Les droits des enfants qui travaillent à la collecte et au tri des ordures au Pérou

1er septembre 2011

L’intérêt supérieur des jeunes qui travaillent au recyclage des ordures passe par la prise de parole.

Cristina au PérouLe travail des enfants qui tentent de gagner un peu d’argent en ramassant des ordures dans des décharges publiques pour les recycler est reconnu par la communauté internationale comme l’une des pires formes de travail infantile qui soient. Mais qu’en pensent ceux-là mêmes qui vivent cette dure expérience, en l’occurrence les enfants? C’est ce qu’a voulu savoir Marie-Pier Girard, doctorante en anthropologie, dont la thèse porte sur les droits des enfants qui travaillent à la collecte et au tri des ordures à Las Lomas de Carabayllo, à Lima, au Pérou.

La chercheuse a collaboré avec 20 enfants sur le terrain et leur a demandé de parler de leur vie, de leurs projets et de la façon dont ils envisageaient l’avenir. Suivant l’idée selon laquelle l’intérêt supérieur des enfants passe par la possibilité d’exprimer leurs idées et leurs besoins, elle leur a donné la parole. «Certains enfants allaient à l’école le matin et travaillaient au recyclage des ordures l’après-midi, tandis que d’autres ne travaillaient que les fins de semaine, explique Marie-Pier Girard. Il était important pour eux que leur travail ne passe pas avant l’école, qu’il n’affecte pas leur santé et, enfin, qu’on ne les force pas à travailler contre leur gré. À cet égard, aucun enfant ne m’a affirmé qu’il était obligé de travailler. Tous considéraient que c’était leur rôle d’aider financièrement leurs parents.»     

Une réalité parmi d’autres
Souliers, câbles, fils de cuivre, canettes, bouteilles de plastique, jouets usés, papier, seringues: voilà un aperçu du type de déchets récupérés et ramenés à la maison par les enfants pour être ensuite classés par les parents puis revendus à des prix dérisoires, mais qui valent leur pesant d’or dans ces familles où règne la pauvreté. Pour recycler les bouteilles de plastique, on les «pèle» en exposant les étiquettes à une source de chaleur. Même chose pour les semelles des espadrilles qu’on arrive à décoller du reste de la chaussure sous l’effet d’une forte chaleur. Si les enfants se disent conscients des risques de blessures encourus dans la manipulation des ordures, ils voient aussi des aspects positifs dans leur pratique comme la possibilité de développer des habiletés manuelles et de réaliser des opérations mathématiques de base pour calculer les poids et l’argent qui leur est dû. 

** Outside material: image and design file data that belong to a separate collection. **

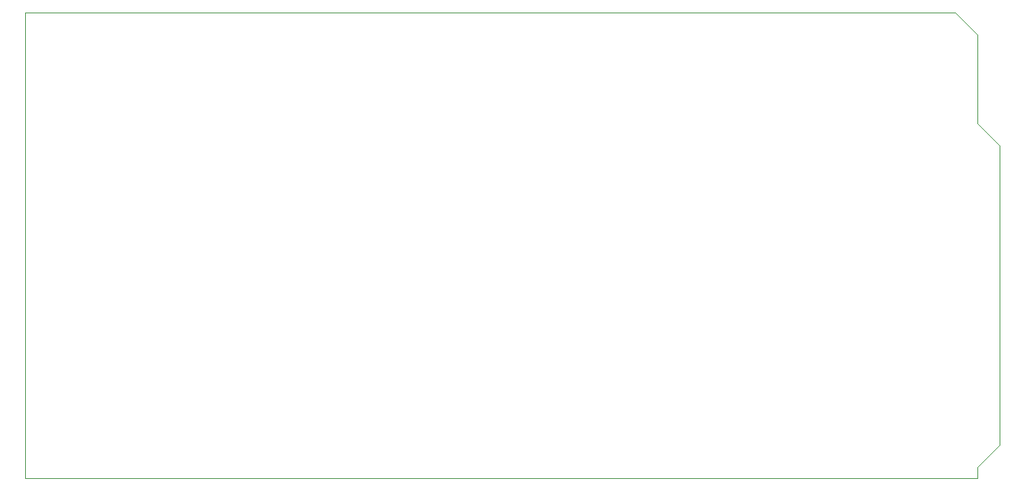
<source format=gbr>
G04 #@! TF.FileFunction,Profile,NP*
%FSLAX46Y46*%
G04 Gerber Fmt 4.6, Leading zero omitted, Abs format (unit mm)*
G04 Created by KiCad (PCBNEW 4.0.4-stable) date 05/31/17 10:55:34*
%MOMM*%
%LPD*%
G01*
G04 APERTURE LIST*
%ADD10C,0.100000*%
G04 APERTURE END LIST*
D10*
X104130000Y-67650000D02*
X104130000Y-120990000D01*
X210660000Y-67650000D02*
X104130000Y-67650000D01*
X213200000Y-70190000D02*
X210660000Y-67650000D01*
X213200000Y-80350000D02*
X213200000Y-70190000D01*
X215730000Y-82890000D02*
X213200000Y-80350000D01*
X215730000Y-117180000D02*
X215730000Y-82890000D01*
X213200000Y-119720000D02*
X215730000Y-117180000D01*
X213200000Y-119720000D02*
X213200000Y-120990000D01*
X104130000Y-120990000D02*
X213200000Y-120990000D01*
M02*

</source>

Dans un tel contexte, où se situe donc l’intérêt supérieur de ces enfants, un concept qui stipule que tout doit être mis en œuvre pour assurer leur bien-être et leur protection? «L’intérêt supérieur des enfants qui travaillent au recyclage, c’est d’aider leurs parents afin qu’il y ait suffisamment d’argent à la maison», a répondu une petite fille. «C’est que les enfants délaissent ce travail et que, une fois pour toutes, on leur donne accès à l’eau et à des égouts», a indiqué une autre. «Toujours dans leur intérêt, il est certain que ce travail devrait être éradiqué, dit Marie-Pier Girard. Mais sur le terrain, on s’aperçoit qu’il ne constitue qu’une facette parmi d’autres de leur réalité. Même s’ils arrêtaient de travailler du jour au lendemain, ils continueraient à souffrir de malnutrition chronique et de violence familiale, de grandir dans un environnement contaminé, sans avoir accès à l’eau potable et aux autres services de base. Ce sont ces violations à leurs droits sociaux et économiques qu’il faut prioritairement résoudre.»